現在位置: carview! > ニュース > スポーツ > やっぱり、カスタマーチームは不利か? トラブルが続くマクラーレンが実感「でもメルセデスとの関係は良好。ひとつひとつ解決していく」

ここから本文です

やっぱり、カスタマーチームは不利か? トラブルが続くマクラーレンが実感「でもメルセデスとの関係は良好。ひとつひとつ解決していく」

掲載 3
やっぱり、カスタマーチームは不利か? トラブルが続くマクラーレンが実感「でもメルセデスとの関係は良好。ひとつひとつ解決していく」

 F1第4戦マイアミGPではダブル表彰台を獲得し、大型アップデートによって復調の兆しを見せたかに思われたマクラーレンだったが、続くカナダGPとモナコGPでは精彩を欠き、4強チームの中では最も少ない獲得ポイントに終わった。

 カナダはF1スプリントや予選の時点ではメルセデスに次ぐ速さを見せていたものの、決勝スタートでインターミディエイトタイヤを履く戦略が大失敗したことで崩れ、さらにはランド・ノリスがギヤボックストラブルでリタイア。2台がグリッド4列目からスタートしたモナコではノリスがパワーユニット(PU)の問題で2戦続けてリタイアに追い込まれ、オスカー・ピアストリが乱戦をかいくぐるも4位が精一杯だった。

■F1海外記者の視点|”モナコの魔法”は依然として健在。F1の魅力を再認識させてくれた完璧な1時間

 マクラーレンは今季、度重なる信頼性トラブルによって完走率が低いことも不振の一因となっている。アンドレア・ステラ代表は、これらを主に自チームの問題だと認識している一方、カスタマーチームであることの不利な面も実感しているという。

 ただしステラは、それがPUを供給するメルセデスHPP(ハイパフォーマンス・パワートレイン)に対する批判ではないことを強調した。

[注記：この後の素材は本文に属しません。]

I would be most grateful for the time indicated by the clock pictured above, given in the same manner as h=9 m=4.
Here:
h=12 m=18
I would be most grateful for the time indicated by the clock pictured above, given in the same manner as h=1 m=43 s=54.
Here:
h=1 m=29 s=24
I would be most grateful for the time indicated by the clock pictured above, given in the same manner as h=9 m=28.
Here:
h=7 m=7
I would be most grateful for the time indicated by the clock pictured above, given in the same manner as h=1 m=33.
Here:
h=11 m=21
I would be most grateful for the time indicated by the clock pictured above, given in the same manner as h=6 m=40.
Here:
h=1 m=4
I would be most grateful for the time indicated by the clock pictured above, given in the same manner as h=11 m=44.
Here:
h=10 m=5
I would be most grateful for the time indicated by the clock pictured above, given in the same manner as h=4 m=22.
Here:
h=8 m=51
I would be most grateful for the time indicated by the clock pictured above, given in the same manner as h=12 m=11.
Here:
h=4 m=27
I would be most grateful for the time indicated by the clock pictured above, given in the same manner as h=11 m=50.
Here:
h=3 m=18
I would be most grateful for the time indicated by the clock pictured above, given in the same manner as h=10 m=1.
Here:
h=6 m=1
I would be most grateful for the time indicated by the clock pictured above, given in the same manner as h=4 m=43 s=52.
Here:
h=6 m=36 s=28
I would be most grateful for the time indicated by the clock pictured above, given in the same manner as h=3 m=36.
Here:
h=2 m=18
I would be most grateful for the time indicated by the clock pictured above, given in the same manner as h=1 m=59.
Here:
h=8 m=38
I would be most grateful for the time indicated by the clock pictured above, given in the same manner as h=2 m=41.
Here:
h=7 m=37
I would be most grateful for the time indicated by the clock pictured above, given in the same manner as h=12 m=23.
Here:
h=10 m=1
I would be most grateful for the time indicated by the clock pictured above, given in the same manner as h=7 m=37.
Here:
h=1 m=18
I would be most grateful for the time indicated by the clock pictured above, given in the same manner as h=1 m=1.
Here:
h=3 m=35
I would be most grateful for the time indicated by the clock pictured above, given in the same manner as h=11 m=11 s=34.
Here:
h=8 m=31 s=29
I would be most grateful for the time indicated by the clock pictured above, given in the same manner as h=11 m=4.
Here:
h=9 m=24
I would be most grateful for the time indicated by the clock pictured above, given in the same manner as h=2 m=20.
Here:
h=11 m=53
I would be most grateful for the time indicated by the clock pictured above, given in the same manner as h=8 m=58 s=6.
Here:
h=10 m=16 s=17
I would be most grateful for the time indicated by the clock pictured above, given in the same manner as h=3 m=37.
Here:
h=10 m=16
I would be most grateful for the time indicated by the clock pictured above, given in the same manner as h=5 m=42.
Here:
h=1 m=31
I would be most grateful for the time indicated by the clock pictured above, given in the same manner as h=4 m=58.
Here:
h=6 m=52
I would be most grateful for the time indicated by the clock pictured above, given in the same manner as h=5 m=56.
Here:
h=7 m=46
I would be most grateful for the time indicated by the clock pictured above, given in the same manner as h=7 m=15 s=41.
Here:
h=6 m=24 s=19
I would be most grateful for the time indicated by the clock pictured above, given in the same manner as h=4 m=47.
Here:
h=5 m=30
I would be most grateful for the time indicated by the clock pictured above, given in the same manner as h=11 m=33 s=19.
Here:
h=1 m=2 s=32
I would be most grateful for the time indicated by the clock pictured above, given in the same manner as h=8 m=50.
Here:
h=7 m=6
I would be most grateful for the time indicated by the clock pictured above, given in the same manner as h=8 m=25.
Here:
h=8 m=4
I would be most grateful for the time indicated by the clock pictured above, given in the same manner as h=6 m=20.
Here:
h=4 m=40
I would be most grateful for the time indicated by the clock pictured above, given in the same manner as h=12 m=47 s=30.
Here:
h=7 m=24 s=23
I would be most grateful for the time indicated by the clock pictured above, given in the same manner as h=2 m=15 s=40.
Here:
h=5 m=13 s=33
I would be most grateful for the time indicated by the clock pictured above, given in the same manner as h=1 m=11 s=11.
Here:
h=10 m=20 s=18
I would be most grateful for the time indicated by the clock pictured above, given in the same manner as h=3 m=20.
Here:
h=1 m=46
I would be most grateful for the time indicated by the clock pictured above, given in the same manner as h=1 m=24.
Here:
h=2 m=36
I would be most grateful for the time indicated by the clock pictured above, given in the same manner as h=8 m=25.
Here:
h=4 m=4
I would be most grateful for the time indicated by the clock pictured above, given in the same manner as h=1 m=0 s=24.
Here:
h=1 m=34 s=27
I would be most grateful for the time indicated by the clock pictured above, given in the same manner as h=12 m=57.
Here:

「それまでは、カスタマーチームであることが不利に働いていると感じたことはなかった」

「そしてこの話をする上で誤解を避けるためにクリアにしておきたいのが、それはHPPの優先順位が低いから、などといった話ではない」

「合わせ込みの機会が少ないということだ。信頼性の問題への対応や、PUの性能を引き出す取り組みにおいて、(ワークスチームと)同じタイムラインで動くことが難しい。ワークスチームであれば、施設を活用したり、シャシー側の実験をPUと組み合わせるような作業もやりやすい」

「PUの信頼性が重要である理由、そしてワークスチームにPU面でアドバンテージがある理由は様々なところにある。特に信頼性の問題に関しては、2026年に技術規則の大きな変更があってより注目されるようになったと思う」

 またマクラーレンのCEOであるザク・ブラウンは、同チームが将来的にはレッドブルのように自社製のPUを開発することにもやぶさかではないとしている。ただ一方で、それはコスト効率の面で実現可能な場合に限るという。

PUサプライヤーとの関係は良好

 問題は、現在マクラーレンに起きている信頼性の問題を短期間で改善する策はあるかということだ。ステラ代表は、そこにまさに取り組んでいる最中だと語る。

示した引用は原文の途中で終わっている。